Con il Regolamento UE 2016/679 (“GDPR”) è stata introdotta una normativa che, in realtà, semplifica molti aspetti nel settore, ma che una parte consistente – e non necessariamente autorevole – di coloro che hanno esposizione sui media e sui social, ha voluto battezzare come pietra miliare della privacy, presentandola, peraltro, come contorta e pericolosa in termini sanzionatori.
Molti dei tratti caratteristici del GDPR riguardano il metodo; quando, nel corso di una delle mie lezioni, illustro il Regolamento, sono solito disegnare una linea, sulla quale, ad un dato punto, traccio una tacca: ciò, per spiegare che il GDPR, rispetto alla direttiva e alle relative norme attuative, sposta in avanti il momento del controllo (la tacca, appunto), comunicando a chi lo deve applicare: “implementa la sicurezza dei dati come ritieni opportuno, poi l’Autorità o l’interessato condurranno i propri controlli o eserciteranno i propri diritti”.

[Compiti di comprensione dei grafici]
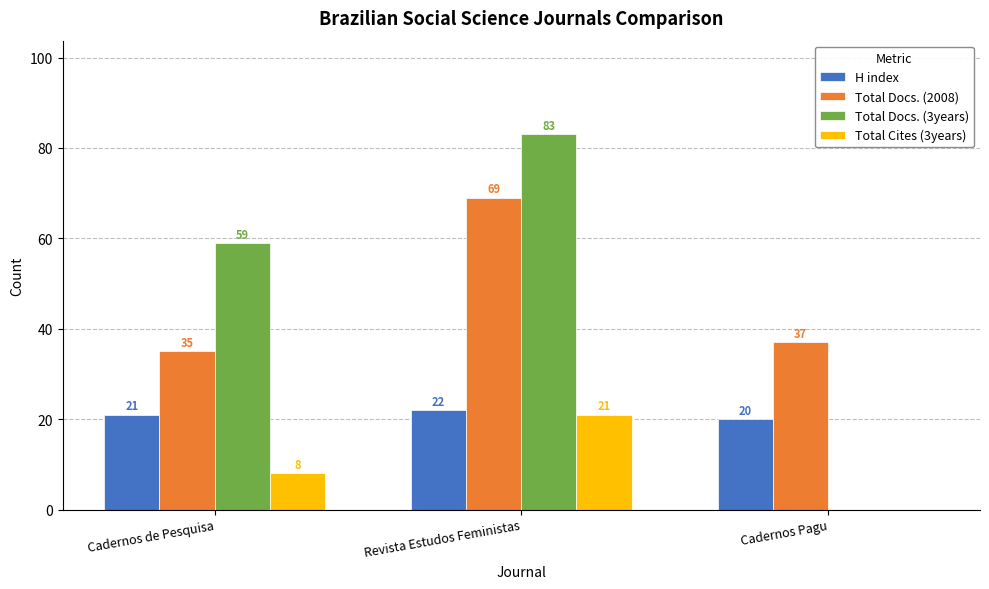

Between Cadernos de Pesquisa and Revista Estudos Feministas, which series saw the biggest shift?

Total Docs. (2008)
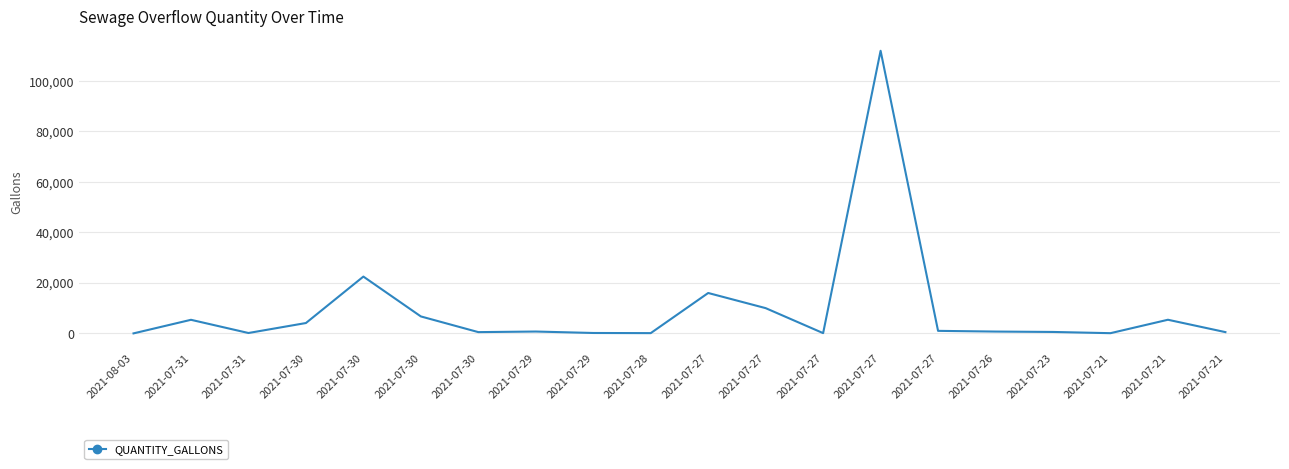

What is the label of the 3rd point from the right?

2021-07-21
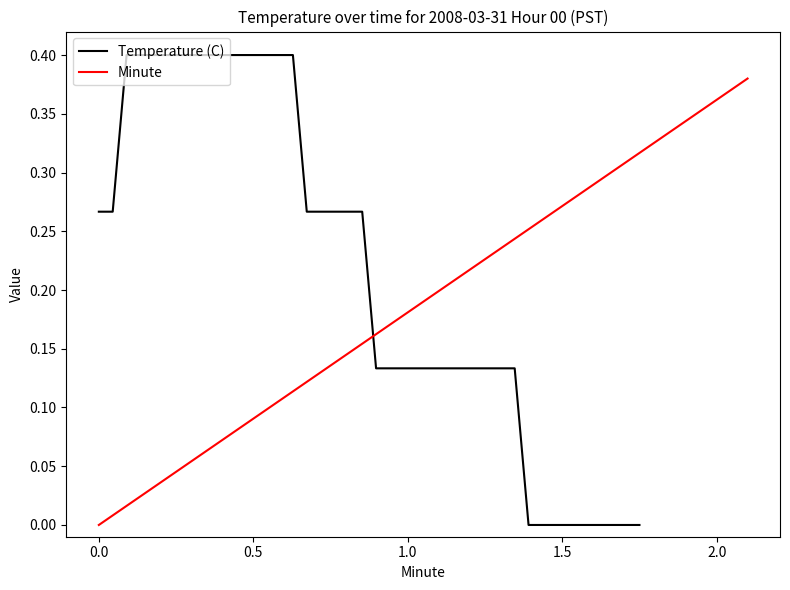

What are all the series names shown in the legend?

Temperature (C), Minute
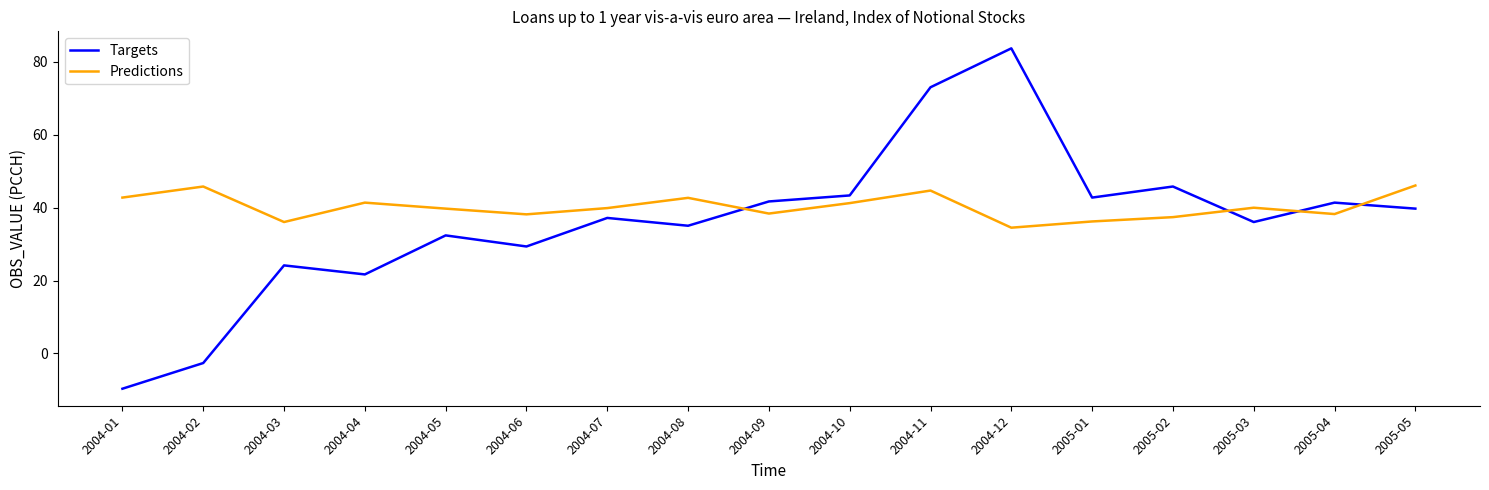

What is the lowest value of the Predictions series?

34.5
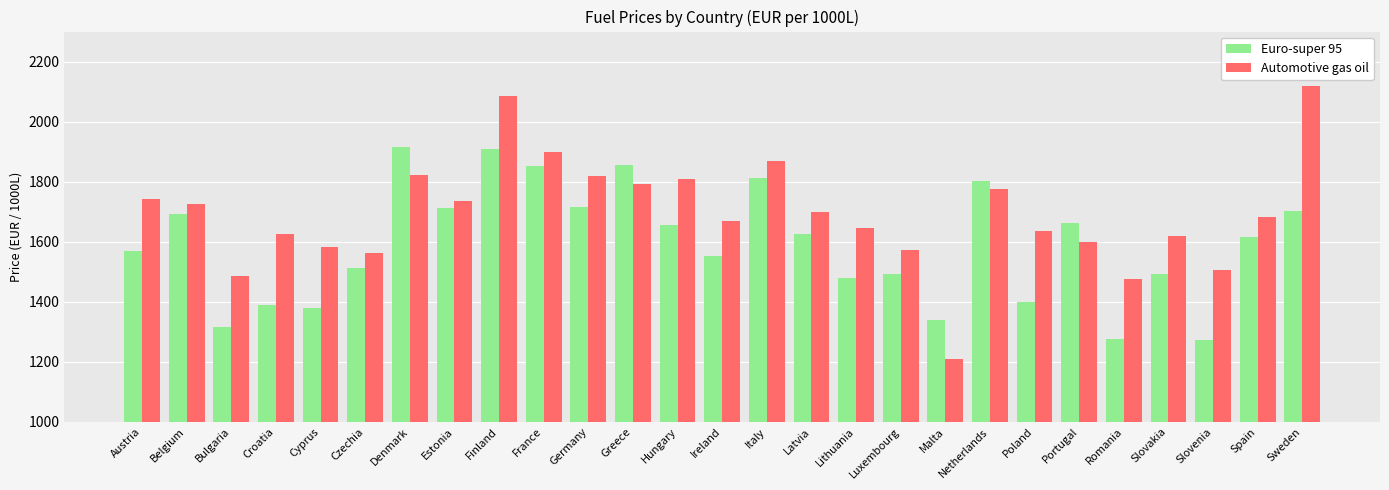

Which series has the widest spread of values?

Automotive gas oil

- [Cosa produrre]:
Trascrivi senza modifiche il brano del testo sul GDPR che inizia con le parole "Con il Regolamento" e si ferma dopo le parole "in termini sanzionatori.".

- [Risultato]:
Con il Regolamento UE 2016/679 (“GDPR”) è stata introdotta una normativa che, in realtà, semplifica molti aspetti nel settore, ma che una parte consistente – e non necessariamente autorevole – di coloro che hanno esposizione sui media e sui social, ha voluto battezzare come pietra miliare della privacy, presentandola, peraltro, come contorta e pericolosa in termini sanzionatori.